**INSTRUCCIONES**
1. Según el fragmento, ¿qué órgano se encarga de los delitos de hasta 5 años de prisión?
2. Enumera los tres objetivos a los que, según el fragmento, van orientadas las reformas del PP en la presente legislatura.
3. Reproduce del fragmento el tramo que va desde "Pues bien: en" hasta "en una apelación.".

**FRAGMENTO PARA LEER**
***
La Justicia en España es para llorar. Juicios interminables, trámites absurdos, leyes obsoletas, ausencia de medios y de personal… una institución, en definitiva, caduca. Por desgracia, no parece que mejorarla sea la intención del legislador. Todas y cada una de las reformas que el PP ha propuesto o aprobado en la presente legislatura van orientadas a uno de estos tres objetivos: expulsión de asuntos del control judicial (justicia universal, escuchas sin orden judicial), expulsión de personas del sistema (tasas judiciales, proyecto de supresión de los juzgados y de la justicia gratuita) y control político de los jueces (reforma del CGPJ). Ante estos ataques no está de más repetir la siguiente afirmación: todo menoscabo en la eficacia de la Administración de Justicia es una agresión directa a los derechos fundamentales de las personas que tienen que tratar con ésta.

Ahora mismo existe un cierto movimiento de resistencia entre los profesionales del Derecho, que, con esfuerzo, está intentando presentar un frente unido y movilizar a la población contra las reformas del PP en esta materia. Sin embargo, creo que es un error centrarse sólo en este grave y sistemático intento de demolición. La triste realidad es que los políticos españoles llevan décadas dejando que la Justicia se hunda, por pura desidia cuando no por mala fe. Y, en consecuencia, los derechos humanos sufren. ¿Queréis un ejemplo? Pues ahí va: os voy a explicar (muy sucintamente) el sistema de recursos en la jurisdicción penal.

Empecemos por el principio. El Pacto Internacional de Derechos Civiles y Políticos establece en su artículo 14.5 un derecho poco conocido pero muy relevante: toda persona que haya sido condenada por un delito tiene derecho  que un tribunal superior examine su caso. El Protocolo nº 7 del Convenio Europeo de Derechos Humanos reitera el mismo derecho, que se hace efectivo a través del recurso de apelación: un medio por el cual puedes pedir que otro tribunal revise la sentencia, resolviendo tanto cuestiones de hecho como de derecho y subsanando también los defectos de forma.

Pues bien: en España, en el sistema penal, no hay recurso de apelación con carácter general. No existe esa doble instancia que viene exigida por los tratados que he mencionado.

El sistema jurisdiccional penal es bastante complicado, pero de momento quedémonos con lo siguiente: los órganos que juzgan son el Juzgado de lo Penal (que se encarga de delitos de hasta 5 años de prisión) y la Audiencia Provincial (que se ocupa de delitos con más pena). El recurso de apelación procede frente a las sentencias del primero de estos órganos, no frente al segundo. ¿Y las sentencias de las Audiencias Provinciales no son recurribles? Sí, pero en casación, un recurso más restringido, con motivos tasados y donde el segundo tribunal tiene las manos mucho más atadas: no puede volver a valorar las pruebas para determinar qué hechos se consideran probados (1), cosa que sí podría hacerse en una apelación.
***
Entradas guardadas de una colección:
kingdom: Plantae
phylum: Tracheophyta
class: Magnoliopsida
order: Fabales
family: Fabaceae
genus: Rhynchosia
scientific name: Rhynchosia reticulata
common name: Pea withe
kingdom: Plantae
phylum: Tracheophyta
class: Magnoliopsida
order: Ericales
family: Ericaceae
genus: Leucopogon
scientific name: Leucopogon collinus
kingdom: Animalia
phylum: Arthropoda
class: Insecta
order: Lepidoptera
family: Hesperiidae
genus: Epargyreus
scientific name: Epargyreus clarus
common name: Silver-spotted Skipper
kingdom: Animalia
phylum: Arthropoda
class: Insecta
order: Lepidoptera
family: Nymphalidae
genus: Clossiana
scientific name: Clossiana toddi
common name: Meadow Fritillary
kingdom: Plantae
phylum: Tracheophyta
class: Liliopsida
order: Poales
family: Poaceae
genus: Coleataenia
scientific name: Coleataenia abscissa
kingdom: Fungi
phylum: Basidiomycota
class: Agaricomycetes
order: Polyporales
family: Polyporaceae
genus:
***
**RESPUESTAS POR TAREA**
1. El Juzgado de lo Penal.

2. Expulsión de asuntos del control judicial; expulsión de personas del sistema; control político de los jueces.

3.
Pues bien: en España, en el sistema penal, no hay recurso de apelación con carácter general. No existe esa doble instancia que viene exigida por los tratados que he mencionado.

El sistema jurisdiccional penal es bastante complicado, pero de momento quedémonos con lo siguiente: los órganos que juzgan son el Juzgado de lo Penal (que se encarga de delitos de hasta 5 años de prisión) y la Audiencia Provincial (que se ocupa de delitos con más pena). El recurso de apelación procede frente a las sentencias del primero de estos órganos, no frente al segundo. ¿Y las sentencias de las Audiencias Provinciales no son recurribles? Sí, pero en casación, un recurso más restringido, con motivos tasados y donde el segundo tribunal tiene las manos mucho más atadas: no puede volver a valorar las pruebas para determinar qué hechos se consideran probados (1), cosa que sí podría hacerse en una apelación.